%%
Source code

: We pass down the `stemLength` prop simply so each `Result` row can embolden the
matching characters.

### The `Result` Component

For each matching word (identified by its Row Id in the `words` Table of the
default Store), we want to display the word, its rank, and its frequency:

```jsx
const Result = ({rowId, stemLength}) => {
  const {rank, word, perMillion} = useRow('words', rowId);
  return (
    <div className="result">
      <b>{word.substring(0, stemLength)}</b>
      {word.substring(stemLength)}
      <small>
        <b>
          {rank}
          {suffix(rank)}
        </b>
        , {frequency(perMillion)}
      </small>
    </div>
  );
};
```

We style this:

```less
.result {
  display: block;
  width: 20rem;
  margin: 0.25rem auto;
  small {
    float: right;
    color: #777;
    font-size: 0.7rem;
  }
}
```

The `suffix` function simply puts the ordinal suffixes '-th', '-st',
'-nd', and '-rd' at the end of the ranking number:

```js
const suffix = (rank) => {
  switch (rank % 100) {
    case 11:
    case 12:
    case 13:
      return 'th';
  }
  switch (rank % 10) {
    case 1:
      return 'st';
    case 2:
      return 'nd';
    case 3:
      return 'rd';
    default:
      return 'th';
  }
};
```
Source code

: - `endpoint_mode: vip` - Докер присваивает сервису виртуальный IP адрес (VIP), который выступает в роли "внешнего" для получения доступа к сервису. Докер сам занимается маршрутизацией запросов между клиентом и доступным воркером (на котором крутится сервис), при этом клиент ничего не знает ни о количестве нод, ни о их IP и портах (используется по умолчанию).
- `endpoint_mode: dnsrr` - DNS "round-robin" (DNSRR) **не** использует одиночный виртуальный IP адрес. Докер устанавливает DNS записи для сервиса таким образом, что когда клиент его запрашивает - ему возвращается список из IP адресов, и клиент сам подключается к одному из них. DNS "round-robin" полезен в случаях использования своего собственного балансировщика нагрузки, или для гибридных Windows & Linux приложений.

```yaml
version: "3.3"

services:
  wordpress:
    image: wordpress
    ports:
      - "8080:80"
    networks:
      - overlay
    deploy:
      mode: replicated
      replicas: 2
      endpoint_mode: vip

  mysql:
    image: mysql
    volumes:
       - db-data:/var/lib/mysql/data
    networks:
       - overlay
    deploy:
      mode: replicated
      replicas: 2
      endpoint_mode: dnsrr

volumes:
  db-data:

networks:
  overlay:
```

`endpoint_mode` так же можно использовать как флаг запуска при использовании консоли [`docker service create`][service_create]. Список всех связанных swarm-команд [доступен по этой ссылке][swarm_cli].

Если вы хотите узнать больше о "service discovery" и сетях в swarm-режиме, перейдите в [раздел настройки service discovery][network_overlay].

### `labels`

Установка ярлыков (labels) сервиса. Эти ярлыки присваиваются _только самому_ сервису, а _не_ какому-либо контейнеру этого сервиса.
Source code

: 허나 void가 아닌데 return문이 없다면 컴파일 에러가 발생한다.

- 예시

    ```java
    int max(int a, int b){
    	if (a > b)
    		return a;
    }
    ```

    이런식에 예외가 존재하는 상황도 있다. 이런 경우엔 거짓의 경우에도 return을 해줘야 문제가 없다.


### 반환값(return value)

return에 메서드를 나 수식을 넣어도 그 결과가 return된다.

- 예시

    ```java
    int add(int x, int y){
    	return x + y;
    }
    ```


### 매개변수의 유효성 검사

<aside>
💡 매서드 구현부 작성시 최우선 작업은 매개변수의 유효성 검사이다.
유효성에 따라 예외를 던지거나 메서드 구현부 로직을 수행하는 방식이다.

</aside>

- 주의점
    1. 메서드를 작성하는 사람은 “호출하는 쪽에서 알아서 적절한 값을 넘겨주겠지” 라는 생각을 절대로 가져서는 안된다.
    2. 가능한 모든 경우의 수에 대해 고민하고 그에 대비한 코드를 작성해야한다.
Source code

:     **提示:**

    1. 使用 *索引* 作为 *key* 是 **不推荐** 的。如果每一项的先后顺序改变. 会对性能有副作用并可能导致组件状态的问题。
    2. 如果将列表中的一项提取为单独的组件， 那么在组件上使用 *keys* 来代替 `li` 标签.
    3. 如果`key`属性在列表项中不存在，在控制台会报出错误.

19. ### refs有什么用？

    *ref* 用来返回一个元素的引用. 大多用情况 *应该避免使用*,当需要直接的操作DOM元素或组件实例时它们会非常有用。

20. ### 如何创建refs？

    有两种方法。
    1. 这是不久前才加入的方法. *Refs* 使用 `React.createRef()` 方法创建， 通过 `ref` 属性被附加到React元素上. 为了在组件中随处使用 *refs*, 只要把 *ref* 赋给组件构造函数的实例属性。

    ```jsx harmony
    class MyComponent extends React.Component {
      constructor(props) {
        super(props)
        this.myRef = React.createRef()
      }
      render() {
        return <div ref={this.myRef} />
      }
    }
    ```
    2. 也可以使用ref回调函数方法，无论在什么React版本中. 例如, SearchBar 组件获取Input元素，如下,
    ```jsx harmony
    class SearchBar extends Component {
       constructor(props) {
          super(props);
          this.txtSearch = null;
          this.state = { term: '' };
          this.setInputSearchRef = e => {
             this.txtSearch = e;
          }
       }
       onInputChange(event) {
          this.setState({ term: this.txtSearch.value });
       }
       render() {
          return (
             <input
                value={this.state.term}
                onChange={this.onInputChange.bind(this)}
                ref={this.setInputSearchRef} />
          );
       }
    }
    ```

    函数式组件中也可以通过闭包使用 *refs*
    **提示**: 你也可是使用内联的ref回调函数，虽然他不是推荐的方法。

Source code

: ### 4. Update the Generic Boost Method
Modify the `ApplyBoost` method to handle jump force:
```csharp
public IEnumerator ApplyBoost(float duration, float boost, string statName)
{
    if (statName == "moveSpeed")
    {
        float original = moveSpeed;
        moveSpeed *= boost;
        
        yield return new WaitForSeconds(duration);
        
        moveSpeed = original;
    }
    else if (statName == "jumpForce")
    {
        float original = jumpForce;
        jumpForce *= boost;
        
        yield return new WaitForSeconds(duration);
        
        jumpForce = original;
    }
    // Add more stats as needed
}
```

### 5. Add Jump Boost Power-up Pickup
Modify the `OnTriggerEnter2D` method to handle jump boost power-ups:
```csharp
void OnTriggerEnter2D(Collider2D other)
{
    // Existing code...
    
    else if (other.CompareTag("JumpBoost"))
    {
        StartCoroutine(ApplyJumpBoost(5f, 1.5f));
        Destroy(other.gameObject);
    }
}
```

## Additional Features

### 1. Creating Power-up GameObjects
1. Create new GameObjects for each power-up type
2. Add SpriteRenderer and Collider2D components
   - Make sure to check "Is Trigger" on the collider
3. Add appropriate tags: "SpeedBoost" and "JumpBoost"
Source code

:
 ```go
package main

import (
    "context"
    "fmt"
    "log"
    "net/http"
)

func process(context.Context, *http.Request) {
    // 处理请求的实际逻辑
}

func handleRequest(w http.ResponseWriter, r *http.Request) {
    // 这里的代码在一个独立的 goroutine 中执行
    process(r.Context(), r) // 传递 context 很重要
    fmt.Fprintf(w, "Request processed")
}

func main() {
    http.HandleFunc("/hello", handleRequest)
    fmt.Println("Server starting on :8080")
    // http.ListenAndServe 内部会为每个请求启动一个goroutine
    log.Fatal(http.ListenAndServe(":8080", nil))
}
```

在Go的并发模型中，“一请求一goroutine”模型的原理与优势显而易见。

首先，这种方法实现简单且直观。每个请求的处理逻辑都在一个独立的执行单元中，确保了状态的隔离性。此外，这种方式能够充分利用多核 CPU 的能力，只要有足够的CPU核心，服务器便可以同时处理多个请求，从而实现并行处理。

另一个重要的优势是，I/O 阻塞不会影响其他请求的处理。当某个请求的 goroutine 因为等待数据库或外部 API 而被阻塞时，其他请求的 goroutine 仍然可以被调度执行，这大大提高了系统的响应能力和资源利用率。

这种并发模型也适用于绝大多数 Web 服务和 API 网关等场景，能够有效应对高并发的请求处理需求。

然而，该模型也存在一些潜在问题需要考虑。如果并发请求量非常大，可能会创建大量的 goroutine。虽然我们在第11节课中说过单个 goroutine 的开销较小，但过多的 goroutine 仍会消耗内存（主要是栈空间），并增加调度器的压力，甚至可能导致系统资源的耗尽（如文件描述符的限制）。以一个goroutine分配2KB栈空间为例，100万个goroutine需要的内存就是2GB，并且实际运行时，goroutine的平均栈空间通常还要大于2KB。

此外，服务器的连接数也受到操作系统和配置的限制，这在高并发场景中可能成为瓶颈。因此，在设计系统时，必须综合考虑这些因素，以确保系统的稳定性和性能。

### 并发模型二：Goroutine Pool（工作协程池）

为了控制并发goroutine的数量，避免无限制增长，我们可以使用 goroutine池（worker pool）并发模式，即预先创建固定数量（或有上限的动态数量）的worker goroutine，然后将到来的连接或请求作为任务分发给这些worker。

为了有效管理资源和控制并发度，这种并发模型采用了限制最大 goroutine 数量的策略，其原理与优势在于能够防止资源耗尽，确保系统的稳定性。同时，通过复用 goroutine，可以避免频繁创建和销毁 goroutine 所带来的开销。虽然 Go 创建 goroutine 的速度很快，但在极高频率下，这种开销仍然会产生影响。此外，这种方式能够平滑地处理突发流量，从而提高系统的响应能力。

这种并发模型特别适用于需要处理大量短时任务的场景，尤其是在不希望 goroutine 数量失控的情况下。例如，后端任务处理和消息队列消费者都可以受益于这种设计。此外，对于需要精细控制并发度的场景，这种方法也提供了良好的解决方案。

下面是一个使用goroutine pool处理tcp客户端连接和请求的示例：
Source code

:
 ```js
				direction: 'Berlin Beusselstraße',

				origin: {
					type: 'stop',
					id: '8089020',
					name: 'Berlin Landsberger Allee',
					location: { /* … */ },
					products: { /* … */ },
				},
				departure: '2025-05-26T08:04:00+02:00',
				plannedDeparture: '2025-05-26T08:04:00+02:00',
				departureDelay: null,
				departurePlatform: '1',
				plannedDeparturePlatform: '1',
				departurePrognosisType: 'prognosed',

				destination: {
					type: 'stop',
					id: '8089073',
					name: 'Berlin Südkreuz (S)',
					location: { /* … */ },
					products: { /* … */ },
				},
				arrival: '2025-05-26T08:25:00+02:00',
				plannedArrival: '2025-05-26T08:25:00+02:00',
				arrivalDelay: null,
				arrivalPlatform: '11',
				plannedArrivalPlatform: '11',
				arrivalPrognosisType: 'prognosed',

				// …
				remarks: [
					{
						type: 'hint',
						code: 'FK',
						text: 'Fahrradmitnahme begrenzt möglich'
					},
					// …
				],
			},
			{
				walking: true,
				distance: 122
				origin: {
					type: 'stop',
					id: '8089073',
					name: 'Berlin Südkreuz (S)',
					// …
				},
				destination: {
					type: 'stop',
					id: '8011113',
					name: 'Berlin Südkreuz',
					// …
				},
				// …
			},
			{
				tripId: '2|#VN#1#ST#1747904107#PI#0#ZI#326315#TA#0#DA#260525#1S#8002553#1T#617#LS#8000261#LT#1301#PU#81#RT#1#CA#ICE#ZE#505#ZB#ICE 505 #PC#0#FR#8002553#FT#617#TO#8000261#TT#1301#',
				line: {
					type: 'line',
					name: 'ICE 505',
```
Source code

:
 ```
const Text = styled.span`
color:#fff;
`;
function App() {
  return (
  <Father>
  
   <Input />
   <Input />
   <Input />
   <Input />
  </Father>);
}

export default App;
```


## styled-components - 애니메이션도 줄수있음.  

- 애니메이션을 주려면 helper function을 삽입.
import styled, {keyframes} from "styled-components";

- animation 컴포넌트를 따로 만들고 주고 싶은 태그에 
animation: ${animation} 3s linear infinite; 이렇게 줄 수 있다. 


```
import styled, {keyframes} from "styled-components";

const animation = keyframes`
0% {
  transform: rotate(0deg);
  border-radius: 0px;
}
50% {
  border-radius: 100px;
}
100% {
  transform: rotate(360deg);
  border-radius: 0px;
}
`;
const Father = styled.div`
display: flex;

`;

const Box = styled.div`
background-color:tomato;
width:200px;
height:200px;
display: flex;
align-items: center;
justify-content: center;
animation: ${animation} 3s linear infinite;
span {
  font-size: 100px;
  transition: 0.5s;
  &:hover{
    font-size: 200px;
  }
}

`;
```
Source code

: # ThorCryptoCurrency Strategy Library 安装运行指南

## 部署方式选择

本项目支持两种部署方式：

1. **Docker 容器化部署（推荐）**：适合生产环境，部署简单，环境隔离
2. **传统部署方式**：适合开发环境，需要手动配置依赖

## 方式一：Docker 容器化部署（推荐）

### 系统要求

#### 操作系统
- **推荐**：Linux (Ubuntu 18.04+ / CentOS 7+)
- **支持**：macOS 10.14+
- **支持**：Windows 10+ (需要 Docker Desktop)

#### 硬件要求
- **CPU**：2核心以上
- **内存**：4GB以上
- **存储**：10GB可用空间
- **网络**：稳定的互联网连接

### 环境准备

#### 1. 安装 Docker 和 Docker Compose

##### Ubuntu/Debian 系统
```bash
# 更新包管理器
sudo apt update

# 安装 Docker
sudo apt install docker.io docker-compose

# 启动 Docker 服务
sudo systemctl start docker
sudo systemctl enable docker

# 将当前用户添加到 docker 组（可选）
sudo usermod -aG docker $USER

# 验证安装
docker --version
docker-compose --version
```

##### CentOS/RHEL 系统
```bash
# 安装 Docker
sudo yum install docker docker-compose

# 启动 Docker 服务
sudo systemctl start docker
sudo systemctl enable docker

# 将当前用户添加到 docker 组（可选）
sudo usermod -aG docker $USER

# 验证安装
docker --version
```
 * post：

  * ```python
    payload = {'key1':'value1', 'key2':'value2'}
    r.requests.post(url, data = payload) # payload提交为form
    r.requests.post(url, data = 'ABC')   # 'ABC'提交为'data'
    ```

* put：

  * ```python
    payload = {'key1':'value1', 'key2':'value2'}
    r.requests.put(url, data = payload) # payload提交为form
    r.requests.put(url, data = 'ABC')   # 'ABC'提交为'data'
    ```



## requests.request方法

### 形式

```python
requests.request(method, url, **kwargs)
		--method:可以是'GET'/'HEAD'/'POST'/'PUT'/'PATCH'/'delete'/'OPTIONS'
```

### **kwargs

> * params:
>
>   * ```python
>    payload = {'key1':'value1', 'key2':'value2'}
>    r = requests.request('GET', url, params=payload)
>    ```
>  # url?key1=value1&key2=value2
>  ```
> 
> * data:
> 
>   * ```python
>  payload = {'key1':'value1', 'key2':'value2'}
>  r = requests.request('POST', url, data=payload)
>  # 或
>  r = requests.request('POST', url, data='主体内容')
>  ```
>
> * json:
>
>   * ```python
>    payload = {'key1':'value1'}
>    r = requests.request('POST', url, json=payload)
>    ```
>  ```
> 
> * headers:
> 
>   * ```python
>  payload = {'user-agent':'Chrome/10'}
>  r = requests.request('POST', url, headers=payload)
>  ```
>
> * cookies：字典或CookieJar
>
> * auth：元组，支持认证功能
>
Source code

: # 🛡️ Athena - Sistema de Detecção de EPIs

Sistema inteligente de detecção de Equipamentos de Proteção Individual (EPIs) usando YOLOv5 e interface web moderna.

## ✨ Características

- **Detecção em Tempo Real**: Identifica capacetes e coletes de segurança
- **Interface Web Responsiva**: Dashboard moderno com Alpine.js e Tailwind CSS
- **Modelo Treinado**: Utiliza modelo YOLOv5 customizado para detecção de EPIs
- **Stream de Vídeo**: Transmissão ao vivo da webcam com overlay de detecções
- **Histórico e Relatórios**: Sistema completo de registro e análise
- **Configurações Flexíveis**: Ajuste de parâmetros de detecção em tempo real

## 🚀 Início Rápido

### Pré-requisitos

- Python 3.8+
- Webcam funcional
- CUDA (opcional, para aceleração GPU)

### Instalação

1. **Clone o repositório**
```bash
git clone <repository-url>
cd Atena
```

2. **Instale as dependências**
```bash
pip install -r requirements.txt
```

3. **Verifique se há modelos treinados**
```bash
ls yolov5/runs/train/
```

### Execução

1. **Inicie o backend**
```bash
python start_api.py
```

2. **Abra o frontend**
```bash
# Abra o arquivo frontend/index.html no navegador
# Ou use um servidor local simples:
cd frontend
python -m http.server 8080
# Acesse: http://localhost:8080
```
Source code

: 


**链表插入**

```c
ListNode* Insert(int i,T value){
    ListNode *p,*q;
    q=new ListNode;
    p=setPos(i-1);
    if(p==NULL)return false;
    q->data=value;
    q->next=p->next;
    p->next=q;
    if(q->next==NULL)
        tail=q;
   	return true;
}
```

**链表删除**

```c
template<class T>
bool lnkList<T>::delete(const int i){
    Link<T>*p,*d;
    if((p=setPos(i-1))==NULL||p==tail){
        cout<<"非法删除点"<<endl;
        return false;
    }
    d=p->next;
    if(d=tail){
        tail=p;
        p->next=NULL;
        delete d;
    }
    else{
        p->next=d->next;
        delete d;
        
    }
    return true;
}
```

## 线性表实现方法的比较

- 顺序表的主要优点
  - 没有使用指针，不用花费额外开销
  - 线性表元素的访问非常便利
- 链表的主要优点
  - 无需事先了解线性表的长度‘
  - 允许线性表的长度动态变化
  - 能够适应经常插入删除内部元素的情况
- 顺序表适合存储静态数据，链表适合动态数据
%%
> **AIM OF THE EXERCISE**: Look through the records for the word "myRef". Every line that has it should be copied.

> **RESULT**:
        this.myRef = React.createRef()
        return <div ref={this.myRef} />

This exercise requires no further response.